- Enarotali Location in Central Papua Enarotali Location in Indonesian Papua Enarotali Location in Indonesia
- Coordinates: 3°55′47″S 136°22′40″E﻿ / ﻿3.92972°S 136.37778°E
- Country: Indonesia
- Province: Central Papua
- Regency: Paniai Regency
- Climate: Cfb

= Enarotali =

Enarotali is a town in Paniai Regency, Central Papua, Indonesia. It is located on the shore of Lake Paniai, in Western New Guinea highlands.

== History ==
Enarotali is considered to be the only colonial city founded by the Dutch in the interior of New Guinea before World War II. The Wissel Lakes area was not known outside New Guinea until 1937. In order to assert Dutch control over the area, a Christian mission and a radio-equipped government post were established there in May 1938.

In April 1942, Dutch New Guinea was invaded by the Japanese, thus isolating the post from the coast, although it was resupplied by seaplanes from time to time. The Dutch maintained a small force there under code-named Operation Oaktree, made up of Papuan natives led by Jean Victor de Bruijn, harassing Japanese troops based on the coast at Timoeka near Kaukenau, where the Japanese had established an airfield in December 1942. With the objective of stopping those raids and preventing eventual allied reinforcements in the highland lake regions, the Japanese occupied the village in May 1943, although it had been preventively burnt to the ground by de Bruijn and his men. De Bruijn then withdrew to the surrounding valleys, harassing the Japanese forces occupying the lakes and gathering precious intelligence on Japanese troops in Western New Guinea, until his evacuation from the region in July 1944.
At the end of the war in late 1945, Dutch colonial administration control was restored over the area, until it was transferred to Indonesia in May 1963 along with the rest of Western New Guinea.

=== 2014 Massacre ===

On 8 December 2014 the Indonesian army would open fire on a crowd of around 1,000 people protesting the severe beating of a group of young teens earlier that day, killing five and injuring 17.

== Geography ==
It is located in the Highlands, on the shore of Lake Paniai. Its altitude is about 1750 m, located near a fertile mountain plain surrounding the lake and it is surrounded by hills and mountains. It is served by the Enarotali Airport. It is the capital of Paniai Regency, Central Papua province. The city is at present developing towards Mahdi, located 12 km to the east.

==Climate==
Enarotali has a subtropical highland climate (Cfb) with heavy rainfall year-round.

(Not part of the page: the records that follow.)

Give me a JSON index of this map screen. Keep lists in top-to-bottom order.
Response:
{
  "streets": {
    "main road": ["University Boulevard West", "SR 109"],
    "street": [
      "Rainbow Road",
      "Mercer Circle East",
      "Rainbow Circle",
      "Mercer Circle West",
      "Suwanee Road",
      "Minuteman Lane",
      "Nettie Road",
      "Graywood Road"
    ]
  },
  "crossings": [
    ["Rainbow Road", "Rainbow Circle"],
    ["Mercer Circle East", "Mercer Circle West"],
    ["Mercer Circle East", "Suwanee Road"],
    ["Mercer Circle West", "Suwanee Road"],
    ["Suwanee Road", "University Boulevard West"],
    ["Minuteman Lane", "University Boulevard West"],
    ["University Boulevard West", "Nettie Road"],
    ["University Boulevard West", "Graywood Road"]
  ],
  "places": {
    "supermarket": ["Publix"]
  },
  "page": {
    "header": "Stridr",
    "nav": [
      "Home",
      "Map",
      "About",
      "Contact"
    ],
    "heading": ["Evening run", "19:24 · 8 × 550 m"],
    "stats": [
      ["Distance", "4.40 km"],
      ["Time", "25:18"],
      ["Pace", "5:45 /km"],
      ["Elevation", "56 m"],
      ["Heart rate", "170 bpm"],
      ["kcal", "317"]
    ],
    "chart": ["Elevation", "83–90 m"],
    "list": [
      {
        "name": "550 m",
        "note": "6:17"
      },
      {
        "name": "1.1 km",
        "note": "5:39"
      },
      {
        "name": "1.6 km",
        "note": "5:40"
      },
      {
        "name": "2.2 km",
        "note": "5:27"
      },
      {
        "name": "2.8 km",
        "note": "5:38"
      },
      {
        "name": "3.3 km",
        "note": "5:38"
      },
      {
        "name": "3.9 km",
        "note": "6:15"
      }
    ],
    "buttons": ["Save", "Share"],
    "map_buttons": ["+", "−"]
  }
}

Climate data for Enarolati (2005–2020)
| Month | Jan | Feb | Mar | Apr | May | Jun | Jul | Aug | Sep | Oct | Nov | Dec | Year |
| Mean daily maximum °C (°F) | 22.8 (73.0) | 23.2 (73.8) | 23.5 (74.3) | 24.3 (75.7) | 24.1 (75.4) | 23.3 (73.9) | 23.1 (73.6) | 22.9 (73.2) | 23.2 (73.8) | 23.9 (75.0) | 23.9 (75.0) | 23.7 (74.7) | 23.5 (74.3) |
| Mean daily minimum °C (°F) | 15.8 (60.4) | 15.5 (59.9) | 15.2 (59.4) | 15.3 (59.5) | 15.8 (60.4) | 16.0 (60.8) | 15.1 (59.2) | 15.1 (59.2) | 15.1 (59.2) | 15.1 (59.2) | 15.7 (60.3) | 15.6 (60.1) | 15.4 (59.8) |
| Average precipitation mm (inches) | 137.6 (5.42) | 172.0 (6.77) | 235.5 (9.27) | 226.3 (8.91) | 223.2 (8.79) | 237.0 (9.33) | 329.4 (12.97) | 262.3 (10.33) | 285.8 (11.25) | 220.2 (8.67) | 201.2 (7.92) | 230.7 (9.08) | 2,761.2 (108.71) |
| Average precipitation days | 12.3 | 12.8 | 16.9 | 16.9 | 16.9 | 16.8 | 18.8 | 18.8 | 18.7 | 15.4 | 15.1 | 18.1 | 197.5 |
Source: Meteomanz

== Population ==
The population of the Paniai Regency was 170.193 in 2017, however most of them didn't live in the regency capital, but in the countryside. The main tribes are Mee, Moni, Wolani and Dani. The former three tribes speak the Paniai Lakes languages, which is a language family named after the lakes. They depend on agriculture, including the cultivation of sweet potato and breeding livestock.